Convolutions are one example: they assume that proximity correlates with a logical connection.

Note that this is a very useful assumption. Just shuffle the pixels in a photo and try to discern what they show to see how much we rely on that assumption. In fact I'm having trouble coming up with an obvious counterexample[0].

So let's not fall into the trap of these armchair scientists with the big spliff, staring into the distance and intoning trivialities with the air of revelation: "Man.... you're just a slave to your assumptions. What if, like, space and time are one and the same?"

In fact, one could argue that all of AI is an endeavour to find abstract rules defining what's "trivially obvious" to us. You don't have to explain to children that objects in the distance are smaller than when they are close.

Once you succeed with that, it's possible that ML can find a sort of post-modern reality. One that we are blinded to for cultural reasons and the structure of our perception: what if God, for example, appears in the form of seemingly random "pixel errors"? You would easily miss her constant presence due to all the error correction in the pathway of your perception (and also your camera sensors).

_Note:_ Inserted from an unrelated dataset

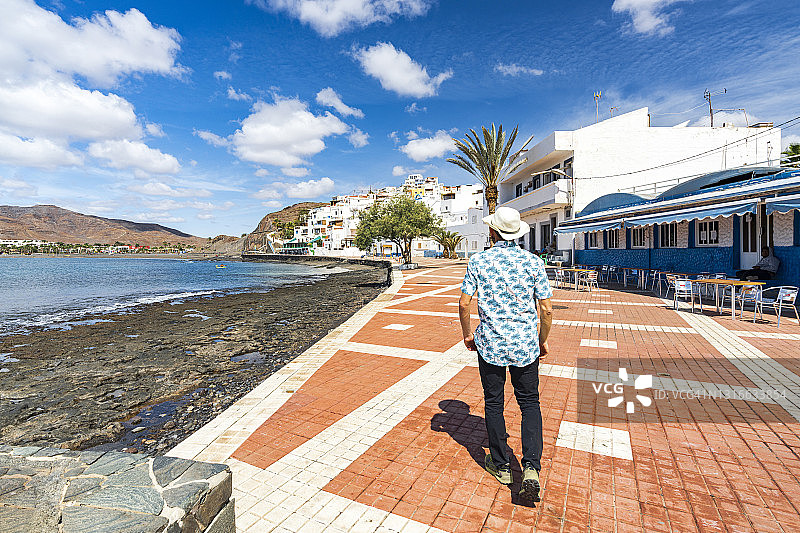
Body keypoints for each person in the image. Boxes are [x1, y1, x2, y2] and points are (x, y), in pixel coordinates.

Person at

But that's the future. Just as art often flourishes within the confines of (often arbitrary) limitations, so do we. And embracing these limitations is not done for reason of ignorance, but expedience.

Depends. Many standard layers express a form of prior knowledge. A CNN layer embeds the assumption of spatial translation invariance, an RNN does the same for temporal translation. Graph Neural Nets have permutation invariance. Assumptions can also be expressed as regularisation terms added to the loss function. One common practice is to initialise a net with the weights of another net trained on a related task - usually CNNs trained on ImageNet, and word embeddings for NLP (though lately it is possible to use deep neural nets such as BERT, ELMo, ULMFiT and OpenAI transformer pre-trained on large text corpora).
This is basically the biggest research question the field of ML has. How to express useful prior knowledge and how to embed it in a network ?

The current answer mostly is "network architectures can express priors". That's what matt's convolutional net example is about.

This is clearly insufficient to solve the many still unsolvable-by-deep-learning problems, so the search is still on for more mechanisms.

The point is that even randomly wired network has an implicit bias. NNs initialize with random weights so even an untrained network is biased.